For an interview with Professor McDowell or for more information, please contact the University of Oxford News office on 01865 280534 or email: [email protected]
Notes for Editors:
- Migrant Women’s Voices: Talking about Life and work in the UK since 1945 is published by Bloomsbury Press.
- The migrants featured in the book are mainly from countries in the former British Empire. Their lives have been spent in typically low paid jobs in caring for others, on the buses, in factories, waiting at tables, or, for the more fortunate or better qualified, teaching in schools and universities or working in banks, in libraries or operating theatres. It provides insight into the role they have played in British society since the end of the Second World War.

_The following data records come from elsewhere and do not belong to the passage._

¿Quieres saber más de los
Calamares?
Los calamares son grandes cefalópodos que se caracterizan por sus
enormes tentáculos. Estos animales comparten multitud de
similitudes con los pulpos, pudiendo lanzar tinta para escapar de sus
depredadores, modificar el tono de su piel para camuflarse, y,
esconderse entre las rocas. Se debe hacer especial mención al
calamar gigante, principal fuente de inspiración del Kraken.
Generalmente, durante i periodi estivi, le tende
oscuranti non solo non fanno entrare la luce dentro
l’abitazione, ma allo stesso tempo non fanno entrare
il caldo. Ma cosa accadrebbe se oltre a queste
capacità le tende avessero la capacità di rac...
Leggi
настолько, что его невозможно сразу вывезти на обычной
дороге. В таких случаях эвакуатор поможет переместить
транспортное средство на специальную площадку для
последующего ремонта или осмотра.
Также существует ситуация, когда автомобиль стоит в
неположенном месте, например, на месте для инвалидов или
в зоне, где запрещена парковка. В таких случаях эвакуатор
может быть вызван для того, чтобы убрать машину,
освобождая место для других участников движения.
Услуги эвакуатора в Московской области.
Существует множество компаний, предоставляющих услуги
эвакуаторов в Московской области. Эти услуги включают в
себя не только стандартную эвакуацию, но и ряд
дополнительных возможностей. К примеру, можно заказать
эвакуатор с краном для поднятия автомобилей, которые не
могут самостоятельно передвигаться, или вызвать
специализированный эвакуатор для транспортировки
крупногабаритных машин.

- Endorsements of the book:
‘The huge and sustained increase in women’s economic activity rates is widely regarded as the social revolution of the second half of the 20th century. In Britain, first and second generation immigrant women were in the vanguard of this change, Linda McDowell uses interviews collected over several decades with over 70 women migrants from a variety of countries and backgrounds to provide a fresh lens on this cataclysmic shift. The interviews, brilliantly woven together, provide compelling stories of loss, struggle, fortitude and hope as well as palpable evidence of migrant women’s contributions to British society’ (Jane Humphries, University of Oxford, UK)
‘From textile mill workers of the 1940s, shopkeepers of the 1950s, to the nannies and investment bankers of the 1990s and software developers of today, the narratives reveal experiences of loss, displacement and exploitation, but also aspirations, dignity and achievements.’(Pierrette Hondagneu-Sotelo, University of Southern California, USA)

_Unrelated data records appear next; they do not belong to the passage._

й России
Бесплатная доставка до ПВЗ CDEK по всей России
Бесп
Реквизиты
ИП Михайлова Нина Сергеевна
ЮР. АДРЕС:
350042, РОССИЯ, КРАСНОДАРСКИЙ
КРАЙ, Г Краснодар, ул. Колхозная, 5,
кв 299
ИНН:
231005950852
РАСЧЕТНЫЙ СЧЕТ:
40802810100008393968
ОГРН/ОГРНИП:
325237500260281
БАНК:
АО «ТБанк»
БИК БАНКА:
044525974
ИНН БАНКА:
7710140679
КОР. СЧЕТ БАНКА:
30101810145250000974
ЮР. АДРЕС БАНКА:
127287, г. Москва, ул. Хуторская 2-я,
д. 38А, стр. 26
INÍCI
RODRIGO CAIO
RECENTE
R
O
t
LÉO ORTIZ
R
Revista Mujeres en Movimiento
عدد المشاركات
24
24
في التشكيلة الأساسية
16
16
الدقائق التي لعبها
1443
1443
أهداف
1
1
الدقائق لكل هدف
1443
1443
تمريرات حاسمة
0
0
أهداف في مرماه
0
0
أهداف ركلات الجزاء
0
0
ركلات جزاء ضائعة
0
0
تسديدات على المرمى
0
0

‘From wartime refugees from Eastern Europe and hopeful women from the Caribbean, brought by the government to rescue the economy and build health and welfare services after 1945, to 21st century migrants from many cultures and countries, they have made indispensable contributions to sustaining the NHS and other essential services, even banking. Whatever their colour or skills, they have faced hostility and consignment to lower-paid, lower-status work than they merit’ (Pat Thane, King’s College, London) - Linda McDowell
Professor McDowell is an economic geographer interested in the connections between economic restructuring, labour market change and class and gender divisions in the United Kingdom. She has been at the forefront in the development of feminist perspectives on contemporary social and economic change, as well as in the development of feminist methodologies and pedagogic practices. She has published widely in both geographical and feminist journals and is the author or editor of numerous books, including Capital Culture (Blackwell, 1997), Gender, Identity and Place (Polity, 1999), Redundant Masculinities? (Blackwell, 2003), Hard Labour: The Forgotten Voices of Latvian Volunteer Workers (UCL Press, 2005) and Working Bodies: Interactive Service Employment and Workplace Identities (Wiley-Blackwell, 2009).Professor McDowell has a long-standing commitment to the diffusion of the social sciences and in her career to date has taught both conventional and adult students across a range of subjects, including social policy, urban and women's studies as well as geography. - The interviews at the heart of the book were funded by grants from the Economic and Social Research Council, the Arts and Humanities Research Council, and St John’s College Research Centre. Short extracts from some of these women’s stories were included in two of her earlier books, but this is the first time that the women’s voices have been presented in full or at greater length. More recent interviews were also conducted to capture the diversity of the labour market as casual, zero hours contracts became more common and as the origins of the migrants became increasingly diverse.